Exercise aim ->
Lay out the listing, from its first line up to and including the line that contains "clusters in the volume .", as a Markdown table with the columns Row and Line. Number each row and leave out blank lines.

Given data ->
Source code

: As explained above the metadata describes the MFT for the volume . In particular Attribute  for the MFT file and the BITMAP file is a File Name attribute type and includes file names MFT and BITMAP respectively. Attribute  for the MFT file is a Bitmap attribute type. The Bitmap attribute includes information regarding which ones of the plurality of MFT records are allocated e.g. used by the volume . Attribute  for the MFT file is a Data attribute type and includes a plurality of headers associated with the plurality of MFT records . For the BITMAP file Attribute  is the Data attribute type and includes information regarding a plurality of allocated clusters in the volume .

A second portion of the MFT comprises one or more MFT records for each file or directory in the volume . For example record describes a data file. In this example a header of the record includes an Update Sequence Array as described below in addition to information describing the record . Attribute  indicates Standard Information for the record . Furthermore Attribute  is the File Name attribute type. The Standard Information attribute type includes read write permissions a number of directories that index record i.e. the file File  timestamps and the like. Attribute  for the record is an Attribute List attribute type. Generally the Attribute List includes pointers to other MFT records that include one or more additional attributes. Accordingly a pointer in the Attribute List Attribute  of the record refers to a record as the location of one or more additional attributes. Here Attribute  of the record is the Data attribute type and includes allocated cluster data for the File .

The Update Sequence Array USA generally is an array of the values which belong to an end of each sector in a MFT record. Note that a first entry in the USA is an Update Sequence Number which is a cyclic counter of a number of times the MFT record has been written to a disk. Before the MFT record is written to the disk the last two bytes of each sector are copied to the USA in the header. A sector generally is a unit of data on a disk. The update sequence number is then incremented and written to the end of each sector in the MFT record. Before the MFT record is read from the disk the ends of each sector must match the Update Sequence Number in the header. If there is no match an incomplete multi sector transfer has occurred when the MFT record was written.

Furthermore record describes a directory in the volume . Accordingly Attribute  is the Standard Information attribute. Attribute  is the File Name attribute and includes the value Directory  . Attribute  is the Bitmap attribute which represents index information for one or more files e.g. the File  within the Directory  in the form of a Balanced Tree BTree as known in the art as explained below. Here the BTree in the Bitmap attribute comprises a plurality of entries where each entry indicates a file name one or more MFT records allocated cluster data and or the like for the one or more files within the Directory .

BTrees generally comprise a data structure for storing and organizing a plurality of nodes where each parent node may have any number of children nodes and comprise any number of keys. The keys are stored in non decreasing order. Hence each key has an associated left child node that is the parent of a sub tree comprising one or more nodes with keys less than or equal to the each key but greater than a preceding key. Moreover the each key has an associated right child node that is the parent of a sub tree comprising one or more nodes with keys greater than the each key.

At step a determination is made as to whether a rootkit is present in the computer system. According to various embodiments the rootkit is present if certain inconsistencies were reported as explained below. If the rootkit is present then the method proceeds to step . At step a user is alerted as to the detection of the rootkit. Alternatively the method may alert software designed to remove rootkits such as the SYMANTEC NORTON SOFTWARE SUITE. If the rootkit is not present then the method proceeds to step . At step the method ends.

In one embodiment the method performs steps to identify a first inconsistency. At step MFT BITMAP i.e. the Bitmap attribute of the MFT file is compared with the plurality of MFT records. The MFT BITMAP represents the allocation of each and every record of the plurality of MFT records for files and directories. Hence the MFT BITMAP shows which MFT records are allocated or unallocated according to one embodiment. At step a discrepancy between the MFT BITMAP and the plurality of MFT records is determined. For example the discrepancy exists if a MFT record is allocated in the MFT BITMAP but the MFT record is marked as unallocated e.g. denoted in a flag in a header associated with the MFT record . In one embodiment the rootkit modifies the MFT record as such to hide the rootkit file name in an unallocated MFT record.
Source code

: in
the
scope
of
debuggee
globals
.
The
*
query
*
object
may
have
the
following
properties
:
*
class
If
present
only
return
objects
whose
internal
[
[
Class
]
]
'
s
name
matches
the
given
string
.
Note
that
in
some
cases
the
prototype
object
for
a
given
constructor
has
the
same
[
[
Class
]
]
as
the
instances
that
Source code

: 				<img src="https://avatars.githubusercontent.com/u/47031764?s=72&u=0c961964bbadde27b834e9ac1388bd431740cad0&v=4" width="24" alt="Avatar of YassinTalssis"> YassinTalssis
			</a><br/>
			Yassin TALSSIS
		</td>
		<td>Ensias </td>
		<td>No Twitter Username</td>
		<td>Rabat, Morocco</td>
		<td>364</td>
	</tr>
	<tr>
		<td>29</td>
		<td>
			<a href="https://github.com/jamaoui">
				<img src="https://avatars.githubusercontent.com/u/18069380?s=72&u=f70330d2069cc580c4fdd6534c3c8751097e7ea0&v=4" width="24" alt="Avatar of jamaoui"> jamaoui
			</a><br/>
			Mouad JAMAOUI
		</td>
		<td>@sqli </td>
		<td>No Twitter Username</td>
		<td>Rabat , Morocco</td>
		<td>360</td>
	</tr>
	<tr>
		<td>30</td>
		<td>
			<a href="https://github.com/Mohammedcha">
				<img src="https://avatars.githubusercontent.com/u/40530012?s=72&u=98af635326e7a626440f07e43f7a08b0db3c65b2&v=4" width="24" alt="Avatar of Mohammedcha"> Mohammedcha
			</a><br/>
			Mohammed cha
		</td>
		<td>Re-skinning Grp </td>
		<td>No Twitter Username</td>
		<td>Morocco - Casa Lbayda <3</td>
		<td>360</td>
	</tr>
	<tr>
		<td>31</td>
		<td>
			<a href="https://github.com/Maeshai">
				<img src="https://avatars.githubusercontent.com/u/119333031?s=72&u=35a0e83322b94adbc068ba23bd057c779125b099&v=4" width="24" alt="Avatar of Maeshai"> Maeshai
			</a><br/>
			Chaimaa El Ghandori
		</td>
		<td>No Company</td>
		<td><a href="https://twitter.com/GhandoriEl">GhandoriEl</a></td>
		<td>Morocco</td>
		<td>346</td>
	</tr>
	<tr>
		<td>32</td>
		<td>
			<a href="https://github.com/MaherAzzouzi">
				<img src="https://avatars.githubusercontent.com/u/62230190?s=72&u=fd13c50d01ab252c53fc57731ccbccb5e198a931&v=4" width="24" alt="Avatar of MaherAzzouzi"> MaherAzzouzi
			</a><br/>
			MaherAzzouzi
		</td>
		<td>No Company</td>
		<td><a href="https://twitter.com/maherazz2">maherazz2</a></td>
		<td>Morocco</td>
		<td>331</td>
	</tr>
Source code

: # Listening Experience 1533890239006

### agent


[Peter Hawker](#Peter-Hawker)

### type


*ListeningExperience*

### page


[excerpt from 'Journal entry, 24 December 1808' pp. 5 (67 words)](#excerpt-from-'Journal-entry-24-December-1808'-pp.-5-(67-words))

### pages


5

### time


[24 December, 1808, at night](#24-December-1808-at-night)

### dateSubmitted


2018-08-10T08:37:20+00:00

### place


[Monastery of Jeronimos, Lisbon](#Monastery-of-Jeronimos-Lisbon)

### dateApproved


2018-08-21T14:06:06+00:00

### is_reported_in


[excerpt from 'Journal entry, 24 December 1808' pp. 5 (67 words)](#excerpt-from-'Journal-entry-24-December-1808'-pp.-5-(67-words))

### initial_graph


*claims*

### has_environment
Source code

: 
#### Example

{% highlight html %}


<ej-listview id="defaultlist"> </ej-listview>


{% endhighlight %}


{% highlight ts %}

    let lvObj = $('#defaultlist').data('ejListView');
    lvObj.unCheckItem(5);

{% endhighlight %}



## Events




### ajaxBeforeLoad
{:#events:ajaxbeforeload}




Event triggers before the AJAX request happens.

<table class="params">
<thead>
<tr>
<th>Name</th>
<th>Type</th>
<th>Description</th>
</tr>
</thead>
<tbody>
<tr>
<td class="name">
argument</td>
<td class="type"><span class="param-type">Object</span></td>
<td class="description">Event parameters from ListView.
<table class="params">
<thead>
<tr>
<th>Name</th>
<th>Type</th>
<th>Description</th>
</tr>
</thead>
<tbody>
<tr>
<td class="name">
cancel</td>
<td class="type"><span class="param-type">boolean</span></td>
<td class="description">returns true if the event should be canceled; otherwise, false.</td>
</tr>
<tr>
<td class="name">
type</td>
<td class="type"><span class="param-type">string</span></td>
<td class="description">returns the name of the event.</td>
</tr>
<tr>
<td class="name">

Your response ->
| Row | Line |
|---|---|
| 1 | Source code |
| 2 | : As explained above the metadata describes the MFT for the volume . In particular Attribute  for the MFT file and the BITMAP file is a File Name attribute type and includes file names MFT and BITMAP respectively. Attribute  for the MFT file is a Bitmap attribute type. The Bitmap attribute includes information regarding which ones of the plurality of MFT records are allocated e.g. used by the volume . Attribute  for the MFT file is a Data attribute type and includes a plurality of headers associated with the plurality of MFT records . For the BITMAP file Attribute  is the Data attribute type and includes information regarding a plurality of allocated clusters in the volume . |